Exercise task: Format every line from the first one down to the line containing "31.67.1992: 31.67.1992 -> 25.73.6582", both included, as a Markdown table with the columns Row and Line. Number each line in the Row column and leave out any blank lines.

(Data excerpts)
↓↓↓
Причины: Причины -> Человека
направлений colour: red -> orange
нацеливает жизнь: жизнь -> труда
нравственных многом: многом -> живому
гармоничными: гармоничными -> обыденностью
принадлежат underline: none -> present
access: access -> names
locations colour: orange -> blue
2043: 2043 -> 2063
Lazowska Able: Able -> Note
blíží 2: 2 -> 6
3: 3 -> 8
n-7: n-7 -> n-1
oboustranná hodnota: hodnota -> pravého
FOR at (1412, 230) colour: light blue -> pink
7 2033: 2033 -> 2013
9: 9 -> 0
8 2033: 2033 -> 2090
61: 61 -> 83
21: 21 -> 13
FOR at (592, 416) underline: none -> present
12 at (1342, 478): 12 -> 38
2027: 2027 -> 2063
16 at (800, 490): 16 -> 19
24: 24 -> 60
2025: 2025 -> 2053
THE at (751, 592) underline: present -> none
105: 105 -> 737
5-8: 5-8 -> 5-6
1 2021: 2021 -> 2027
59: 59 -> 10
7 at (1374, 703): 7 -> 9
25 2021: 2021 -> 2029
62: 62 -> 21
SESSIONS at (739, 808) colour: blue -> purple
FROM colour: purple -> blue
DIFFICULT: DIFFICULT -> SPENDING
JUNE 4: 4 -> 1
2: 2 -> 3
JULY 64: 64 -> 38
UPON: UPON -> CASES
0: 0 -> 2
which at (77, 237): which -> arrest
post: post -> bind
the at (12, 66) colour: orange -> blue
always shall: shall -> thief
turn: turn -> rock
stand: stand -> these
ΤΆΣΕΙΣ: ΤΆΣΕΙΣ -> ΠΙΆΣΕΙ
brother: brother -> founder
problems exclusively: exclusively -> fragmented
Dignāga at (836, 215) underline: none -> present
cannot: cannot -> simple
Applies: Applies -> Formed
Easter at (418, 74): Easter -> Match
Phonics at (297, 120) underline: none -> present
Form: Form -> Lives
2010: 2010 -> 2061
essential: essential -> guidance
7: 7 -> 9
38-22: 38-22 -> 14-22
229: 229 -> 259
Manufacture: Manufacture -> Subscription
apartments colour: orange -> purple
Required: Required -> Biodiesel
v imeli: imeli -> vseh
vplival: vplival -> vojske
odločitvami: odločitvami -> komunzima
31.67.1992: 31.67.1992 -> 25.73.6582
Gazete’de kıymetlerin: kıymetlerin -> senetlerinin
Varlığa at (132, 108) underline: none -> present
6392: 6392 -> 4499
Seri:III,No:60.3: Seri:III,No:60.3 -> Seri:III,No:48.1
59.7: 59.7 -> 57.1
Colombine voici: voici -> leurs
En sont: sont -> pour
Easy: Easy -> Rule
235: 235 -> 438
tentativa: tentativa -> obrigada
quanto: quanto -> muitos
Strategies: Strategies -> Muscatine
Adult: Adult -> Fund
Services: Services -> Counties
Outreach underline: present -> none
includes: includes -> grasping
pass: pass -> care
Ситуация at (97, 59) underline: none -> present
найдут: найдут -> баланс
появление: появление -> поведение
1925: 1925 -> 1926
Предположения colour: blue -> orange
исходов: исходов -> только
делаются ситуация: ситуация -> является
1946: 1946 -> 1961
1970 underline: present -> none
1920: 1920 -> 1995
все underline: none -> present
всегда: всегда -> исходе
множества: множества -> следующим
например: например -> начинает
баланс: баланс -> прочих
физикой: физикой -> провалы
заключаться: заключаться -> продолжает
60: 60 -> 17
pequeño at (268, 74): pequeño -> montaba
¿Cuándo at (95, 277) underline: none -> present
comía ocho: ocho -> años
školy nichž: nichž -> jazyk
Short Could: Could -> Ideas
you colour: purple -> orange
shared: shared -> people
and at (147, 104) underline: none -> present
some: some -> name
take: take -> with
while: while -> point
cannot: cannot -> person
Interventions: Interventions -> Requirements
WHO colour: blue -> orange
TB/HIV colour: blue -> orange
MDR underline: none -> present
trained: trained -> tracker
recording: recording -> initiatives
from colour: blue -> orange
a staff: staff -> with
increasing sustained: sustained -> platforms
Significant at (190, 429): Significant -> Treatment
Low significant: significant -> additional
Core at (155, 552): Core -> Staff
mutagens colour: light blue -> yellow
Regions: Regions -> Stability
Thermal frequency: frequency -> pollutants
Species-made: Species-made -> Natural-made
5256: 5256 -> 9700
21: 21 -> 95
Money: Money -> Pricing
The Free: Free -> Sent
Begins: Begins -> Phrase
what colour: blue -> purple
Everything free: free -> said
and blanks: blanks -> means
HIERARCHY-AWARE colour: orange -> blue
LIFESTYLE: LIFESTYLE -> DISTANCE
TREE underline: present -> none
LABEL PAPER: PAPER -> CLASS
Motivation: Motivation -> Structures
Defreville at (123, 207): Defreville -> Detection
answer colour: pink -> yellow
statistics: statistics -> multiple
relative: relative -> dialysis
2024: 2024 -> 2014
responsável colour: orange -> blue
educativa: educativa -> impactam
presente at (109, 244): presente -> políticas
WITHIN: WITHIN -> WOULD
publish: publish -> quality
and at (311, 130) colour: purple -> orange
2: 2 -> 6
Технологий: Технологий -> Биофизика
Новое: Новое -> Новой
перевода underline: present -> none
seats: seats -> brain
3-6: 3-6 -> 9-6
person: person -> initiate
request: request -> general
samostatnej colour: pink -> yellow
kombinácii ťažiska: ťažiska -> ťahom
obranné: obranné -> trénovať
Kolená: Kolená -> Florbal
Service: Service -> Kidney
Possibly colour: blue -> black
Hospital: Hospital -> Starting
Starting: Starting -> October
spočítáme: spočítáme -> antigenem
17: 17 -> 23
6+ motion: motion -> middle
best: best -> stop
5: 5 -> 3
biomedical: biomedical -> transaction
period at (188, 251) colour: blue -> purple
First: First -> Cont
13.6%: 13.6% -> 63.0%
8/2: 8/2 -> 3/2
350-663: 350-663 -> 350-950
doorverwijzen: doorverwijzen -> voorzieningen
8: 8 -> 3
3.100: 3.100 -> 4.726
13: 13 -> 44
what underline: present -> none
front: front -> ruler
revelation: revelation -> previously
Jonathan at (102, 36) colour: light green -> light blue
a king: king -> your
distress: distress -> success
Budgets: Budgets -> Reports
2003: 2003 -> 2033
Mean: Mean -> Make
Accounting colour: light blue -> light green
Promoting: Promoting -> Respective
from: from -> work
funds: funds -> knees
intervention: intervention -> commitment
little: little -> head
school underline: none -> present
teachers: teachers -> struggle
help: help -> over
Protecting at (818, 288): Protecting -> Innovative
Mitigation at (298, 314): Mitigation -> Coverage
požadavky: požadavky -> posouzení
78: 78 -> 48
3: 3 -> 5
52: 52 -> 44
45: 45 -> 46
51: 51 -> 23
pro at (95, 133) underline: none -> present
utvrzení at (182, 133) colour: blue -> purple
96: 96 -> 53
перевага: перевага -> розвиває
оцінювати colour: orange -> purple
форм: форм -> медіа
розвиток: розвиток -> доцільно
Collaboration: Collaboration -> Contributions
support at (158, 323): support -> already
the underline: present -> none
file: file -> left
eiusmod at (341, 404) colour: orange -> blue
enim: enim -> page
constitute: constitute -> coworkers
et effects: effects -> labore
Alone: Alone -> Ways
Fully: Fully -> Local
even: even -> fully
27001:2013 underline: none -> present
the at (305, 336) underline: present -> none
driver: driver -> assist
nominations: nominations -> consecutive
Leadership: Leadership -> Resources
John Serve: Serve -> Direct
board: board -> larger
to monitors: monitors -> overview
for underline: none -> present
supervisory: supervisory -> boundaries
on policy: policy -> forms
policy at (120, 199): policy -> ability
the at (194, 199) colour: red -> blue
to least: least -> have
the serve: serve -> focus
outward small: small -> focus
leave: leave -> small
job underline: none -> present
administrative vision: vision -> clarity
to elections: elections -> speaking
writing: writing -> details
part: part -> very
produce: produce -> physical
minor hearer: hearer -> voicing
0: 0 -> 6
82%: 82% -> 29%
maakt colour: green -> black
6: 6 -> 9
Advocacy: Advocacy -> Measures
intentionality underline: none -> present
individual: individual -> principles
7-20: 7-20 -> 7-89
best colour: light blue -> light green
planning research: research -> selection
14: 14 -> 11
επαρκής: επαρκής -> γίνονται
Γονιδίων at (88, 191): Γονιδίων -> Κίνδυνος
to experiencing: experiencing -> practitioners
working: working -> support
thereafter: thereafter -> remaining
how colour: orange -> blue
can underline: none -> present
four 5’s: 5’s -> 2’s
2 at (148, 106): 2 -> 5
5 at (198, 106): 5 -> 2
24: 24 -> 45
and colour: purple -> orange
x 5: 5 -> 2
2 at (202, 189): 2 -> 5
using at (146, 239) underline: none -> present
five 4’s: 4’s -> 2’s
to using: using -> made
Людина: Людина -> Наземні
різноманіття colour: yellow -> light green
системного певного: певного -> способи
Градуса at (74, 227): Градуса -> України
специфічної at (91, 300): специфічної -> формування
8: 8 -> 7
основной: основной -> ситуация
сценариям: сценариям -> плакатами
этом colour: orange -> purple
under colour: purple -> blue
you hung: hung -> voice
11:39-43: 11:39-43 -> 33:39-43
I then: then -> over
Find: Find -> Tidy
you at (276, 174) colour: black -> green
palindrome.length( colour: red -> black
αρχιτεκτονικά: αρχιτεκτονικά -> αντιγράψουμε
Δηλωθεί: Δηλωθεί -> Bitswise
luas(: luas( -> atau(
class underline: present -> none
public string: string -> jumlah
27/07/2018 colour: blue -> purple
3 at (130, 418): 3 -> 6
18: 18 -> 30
↑↑↑
Response:
| Row | Line |
|---|---|
| 1 | Причины: Причины -> Человека |
| 2 | направлений colour: red -> orange |
| 3 | нацеливает жизнь: жизнь -> труда |
| 4 | нравственных многом: многом -> живому |
| 5 | гармоничными: гармоничными -> обыденностью |
| 6 | принадлежат underline: none -> present |
| 7 | access: access -> names |
| 8 | locations colour: orange -> blue |
| 9 | 2043: 2043 -> 2063 |
| 10 | Lazowska Able: Able -> Note |
| 11 | blíží 2: 2 -> 6 |
| 12 | 3: 3 -> 8 |
| 13 | n-7: n-7 -> n-1 |
| 14 | oboustranná hodnota: hodnota -> pravého |
| 15 | FOR at (1412, 230) colour: light blue -> pink |
| 16 | 7 2033: 2033 -> 2013 |
| 17 | 9: 9 -> 0 |
| 18 | 8 2033: 2033 -> 2090 |
| 19 | 61: 61 -> 83 |
| 20 | 21: 21 -> 13 |
| 21 | FOR at (592, 416) underline: none -> present |
| 22 | 12 at (1342, 478): 12 -> 38 |
| 23 | 2027: 2027 -> 2063 |
| 24 | 16 at (800, 490): 16 -> 19 |
| 25 | 24: 24 -> 60 |
| 26 | 2025: 2025 -> 2053 |
| 27 | THE at (751, 592) underline: present -> none |
| 28 | 105: 105 -> 737 |
| 29 | 5-8: 5-8 -> 5-6 |
| 30 | 1 2021: 2021 -> 2027 |
| 31 | 59: 59 -> 10 |
| 32 | 7 at (1374, 703): 7 -> 9 |
| 33 | 25 2021: 2021 -> 2029 |
| 34 | 62: 62 -> 21 |
| 35 | SESSIONS at (739, 808) colour: blue -> purple |
| 36 | FROM colour: purple -> blue |
| 37 | DIFFICULT: DIFFICULT -> SPENDING |
| 38 | JUNE 4: 4 -> 1 |
| 39 | 2: 2 -> 3 |
| 40 | JULY 64: 64 -> 38 |
| 41 | UPON: UPON -> CASES |
| 42 | 0: 0 -> 2 |
| 43 | which at (77, 237): which -> arrest |
| 44 | post: post -> bind |
| 45 | the at (12, 66) colour: orange -> blue |
| 46 | always shall: shall -> thief |
| 47 | turn: turn -> rock |
| 48 | stand: stand -> these |
| 49 | ΤΆΣΕΙΣ: ΤΆΣΕΙΣ -> ΠΙΆΣΕΙ |
| 50 | brother: brother -> founder |
| 51 | problems exclusively: exclusively -> fragmented |
| 52 | Dignāga at (836, 215) underline: none -> present |
| 53 | cannot: cannot -> simple |
| 54 | Applies: Applies -> Formed |
| 55 | Easter at (418, 74): Easter -> Match |
| 56 | Phonics at (297, 120) underline: none -> present |
| 57 | Form: Form -> Lives |
| 58 | 2010: 2010 -> 2061 |
| 59 | essential: essential -> guidance |
| 60 | 7: 7 -> 9 |
| 61 | 38-22: 38-22 -> 14-22 |
| 62 | 229: 229 -> 259 |
| 63 | Manufacture: Manufacture -> Subscription |
| 64 | apartments colour: orange -> purple |
| 65 | Required: Required -> Biodiesel |
| 66 | v imeli: imeli -> vseh |
| 67 | vplival: vplival -> vojske |
| 68 | odločitvami: odločitvami -> komunzima |
| 69 | 31.67.1992: 31.67.1992 -> 25.73.6582 |